Example 192/199 Proposal
Major: Computer Science and Engineering Major
Course: ECS 199, 3 units, Spring 2001
Instructor: Michael Gertz
MAINTAINING INTEGRITY CONSTRAINTS ON XML DATA IN ORACLE 8i
The objective of this project is to determine a way that XML data, stored in Oracle 8i, can be maintained with database integrity constraints.
XML is fast becoming an important method for exchanging data across the Internet. As XML becomes more popular, however, there will need to be a way to ensure that the data being exchanged is valid and consistent with a defined schema. Part of ensuring consistent data is maintaining and implementing integrity constraints such as keys, cardinality ratios and other important business rules. There is currently no specification as to how such integrity constraints are enforced in a database management system, such as Oracle 8i, that stores such XML data.
In doing this research project, we hope to achieve the following goals: To learn how XML DTDs and XML data can be stored in Oracle 8i. To use this information to determine how integrity constraints on this data, such as primary keys, foreign keys and cardinality ratios, can be specified and stored. To determine a method for enforcing these integrity constraints, possibly through the use of triggers. To develop a simplified syntax for defining integrity constraints in an XML document. To develop an easy and efficient method for automating the translation from integrity constraints described in an XML document to enforceable integrity constraints within the database management system.
We will begin the project by studying how XML data is stored in Oracle 8i. We'll begin by consulting online documentation from Oracle as well as from the World Wide Web Consortium (W3C) regarding Oracle's treatment of XML data and XML specifications. Also, we will refer to Building Oracle XML Applications by Steve Muench as another valuable resource on Oracle and XML.
We will then study possible methods for storing integrity constraints on that data that are similar in nature to the way normal integrity constraints are stored on typical database data. We expect that there may be some very simple, but not extensive, method for enforcing integrity constraints already available within Oracle. This method, however, may not involve treating XML data as different from other data stored in the database. For instance, simply storing an entire XML document as a text file in a database and parsing the file to confirm it's well-formedness is NOT NEARLY ENOUGH to consider that as XML data. Therefore, we will look for some more intense methods that consider XML data as a unique type of data within the database. One method in particular that we will focus on is mapping the XML document structure directly into a table, or a set of tables in the database. Another important aspect we will consider is critical operations. If we are to enforce integrity constraints, we will need to assess the actions that could cause the XML data to become inconsistent. Almost certainly, updating an XML document will be one such critical operation that we will consider handling.
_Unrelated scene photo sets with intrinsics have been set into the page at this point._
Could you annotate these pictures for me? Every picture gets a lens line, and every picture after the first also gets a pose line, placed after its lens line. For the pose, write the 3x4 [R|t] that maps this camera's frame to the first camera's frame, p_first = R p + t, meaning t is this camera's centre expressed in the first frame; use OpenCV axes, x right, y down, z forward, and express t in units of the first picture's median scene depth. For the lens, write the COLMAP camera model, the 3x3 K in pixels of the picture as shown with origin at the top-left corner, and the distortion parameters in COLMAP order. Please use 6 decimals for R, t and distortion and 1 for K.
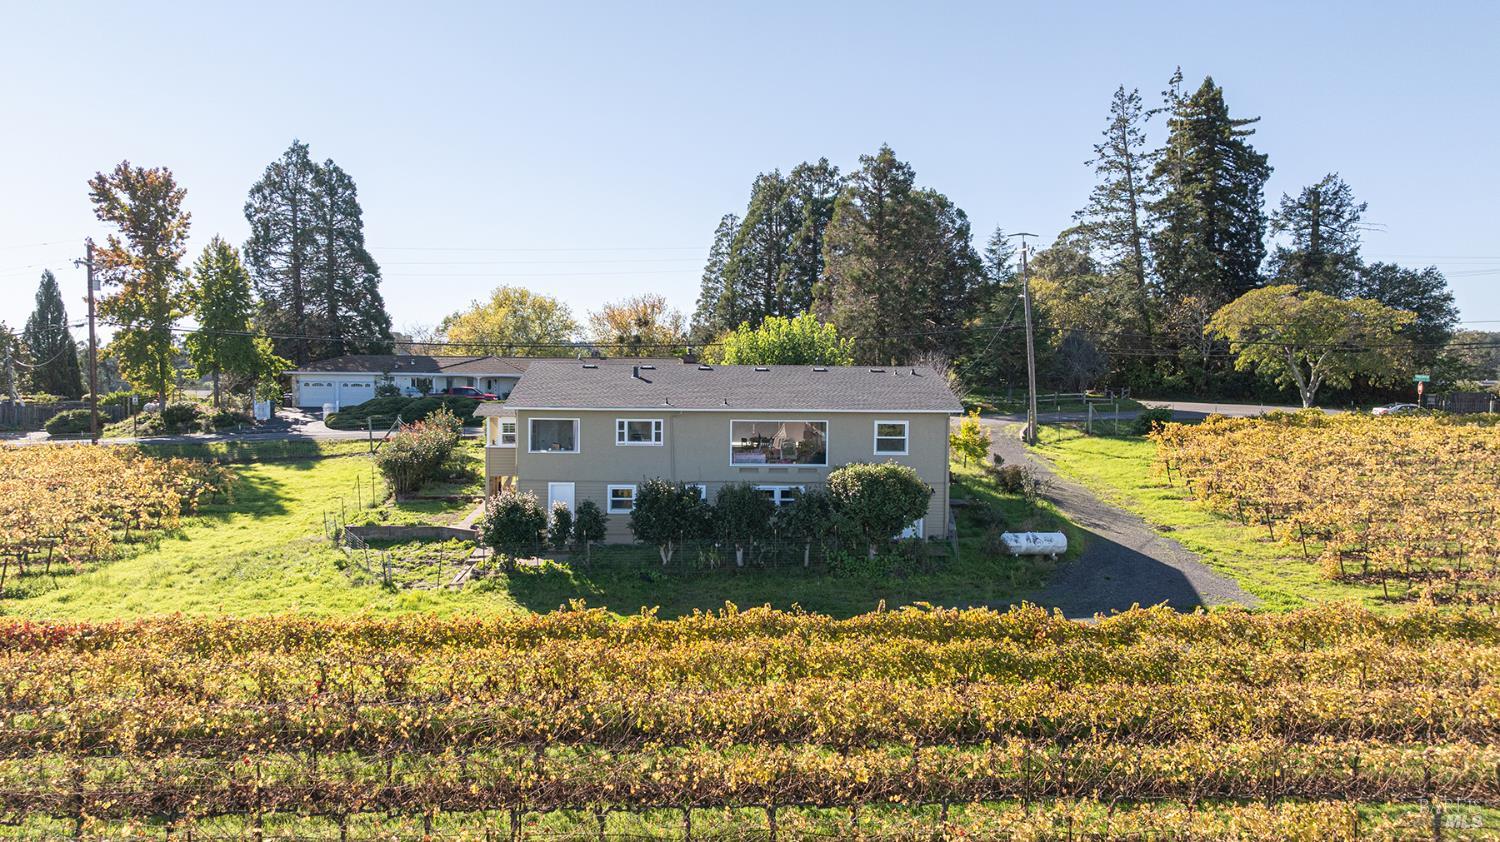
lens RADIAL K [[1048.0, 0, 746.1], [0, 1048.0, 423.6], [0, 0, 1]] dist [-0.033358, 0.028778]
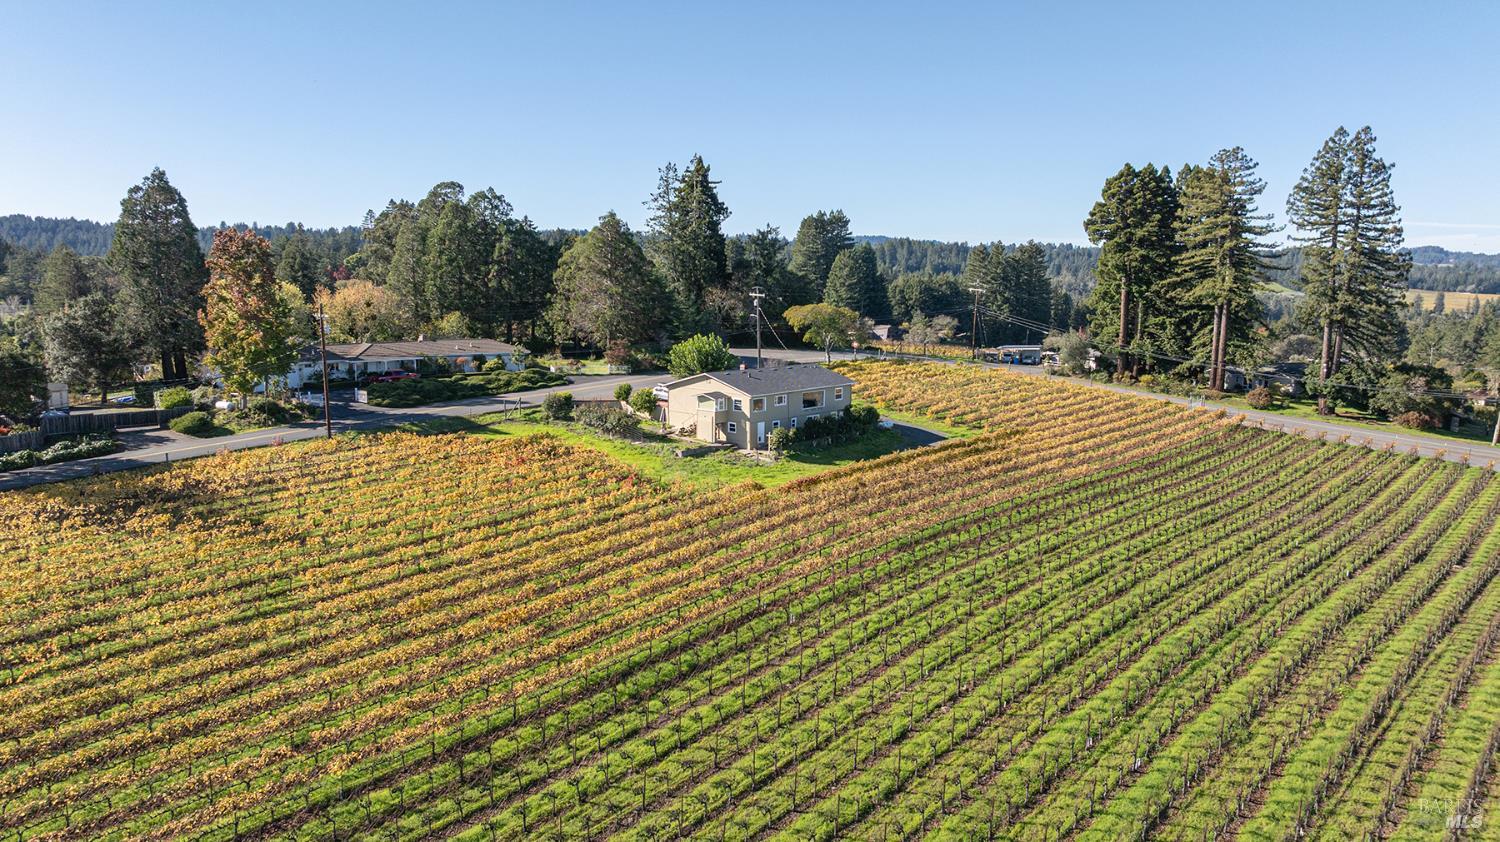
lens RADIAL K [[1048.0, 0, 746.0], [0, 1048.0, 420.1], [0, 0, 1]] dist [-0.033358, 0.028778]
pose [[0.705147, -0.103005, 0.701540, -0.840514], [0.032068, 0.993013, 0.113567, -0.101811], [-0.708336, -0.057584, 0.703523, -0.332142]]
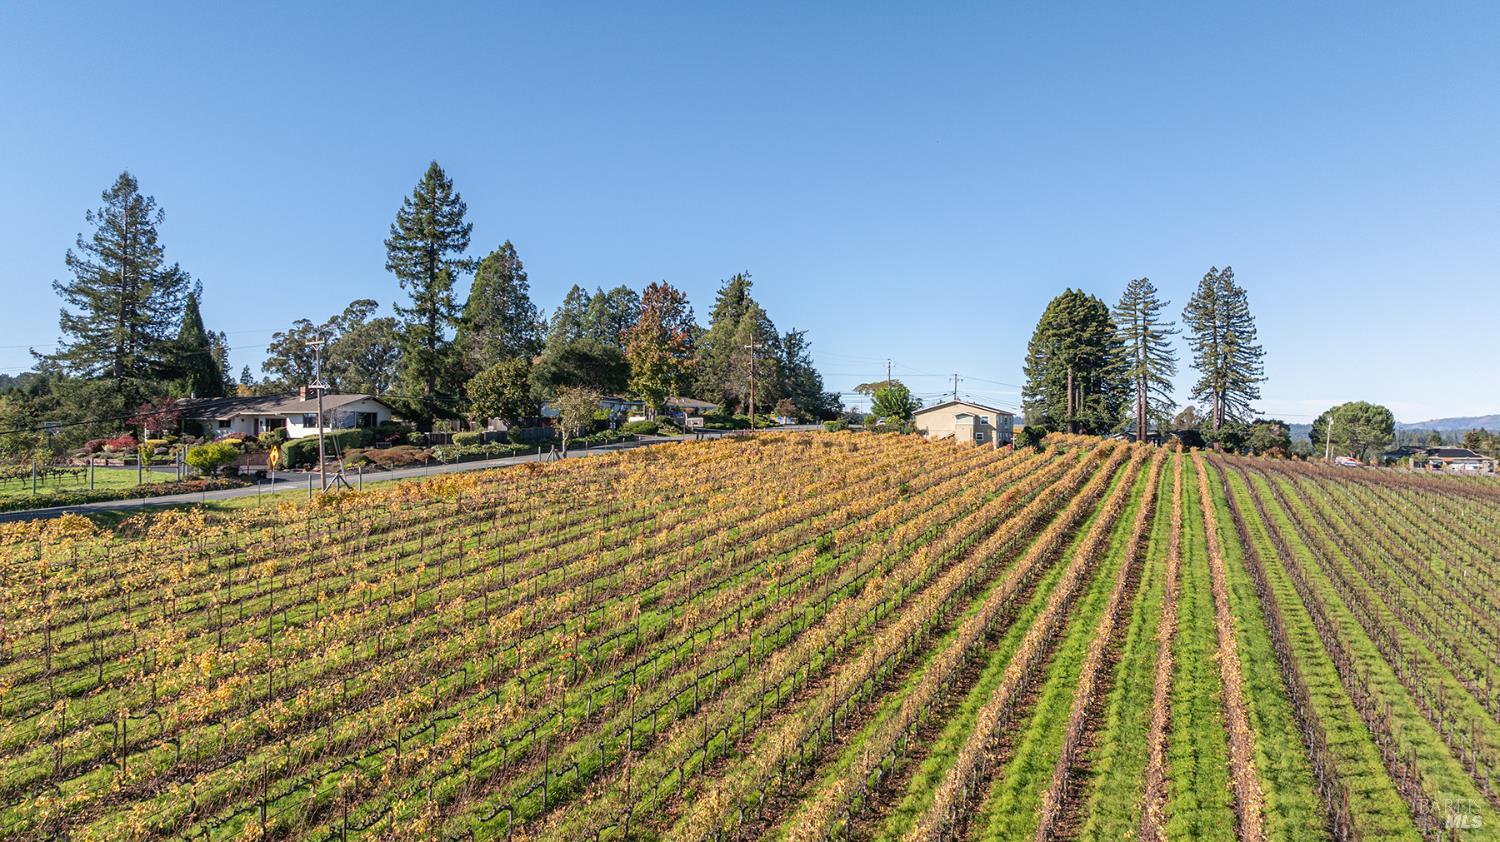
lens RADIAL K [[1048.0, 0, 751.7], [0, 1048.0, 427.0], [0, 0, 1]] dist [-0.033358, 0.028778]
pose [[0.418290, 0.001976, 0.908311, -1.639226], [0.043286, 0.998818, -0.022107, 0.033672], [-0.907281, 0.048564, 0.417710, 0.097708]]
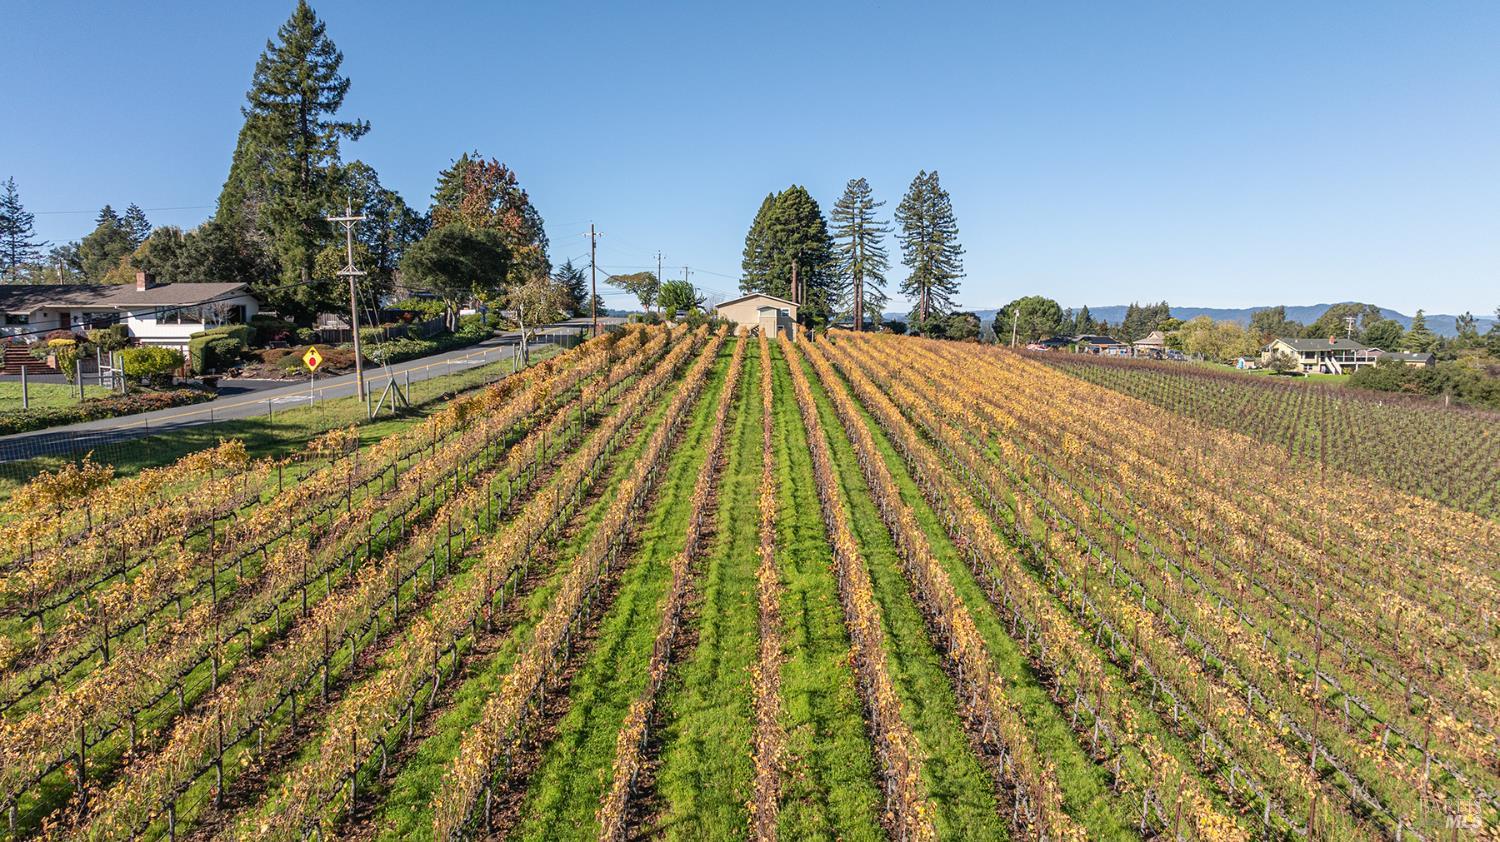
lens RADIAL K [[1048.0, 0, 752.1], [0, 1048.0, 414.2], [0, 0, 1]] dist [-0.033358, 0.028778]
pose [[0.049769, -0.088423, 0.994839, -1.684548], [0.053213, 0.994893, 0.085766, 0.018351], [-0.997342, 0.048670, 0.054220, 0.403375]]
We will study which, if any, of the methods we discover can be reasonably implemented and find the most efficient one. This will involve examining the theory behind these methods and considering the costs, in terms of speed, reliability, and ease of use, associated with each method. We will also create some sample XML documents and test whether the methods are acceptable in practice.
We will also study ways in which integrity constraints may be enforced on XML data stored in the database. Our initial assumption is that database triggers can be written for all integrity constraints and that they can be activated any time that the XML data is accessed. We will, however, also consider other features already built in to Oracle, as well as possibly creating a new feature not currently supported.
Finally, based on the way integrity constraints are stored and enforced, we will study ways in which such integrity constraints may be specified in an XML document. This will involve looking at various XML schema languages such as XML Schema and Schematron to find an efficient, simple method for defining primary key, foreign key and cardinality constraints in the XML Document Type Definition. We must recognize that there may be long term consequences that result from this research. Most notably, we hope to be able to begin a process by which more expressive schema languages are developed and XML data is stored and maintained within a database management system more efficiently. Also, we hope that this research will ultimately lead to a way of transmitting data across the world efficiently, easily, and safely.
As this project focuses mainly on database issues, I will draw a great deal of knowledge from my work in course 165A. This project will give me a chance to take the basic principles of relational databases and apply them to a brand new type of data. I hope that this application will give me a more broad understanding of these principles in that I will learn new ways to use similar ideas. In perhaps a more obscure way, I will be using the skills I have learned in course 140A to help me learn and understand the syntax and semantics of a new computer language, which XML is to me.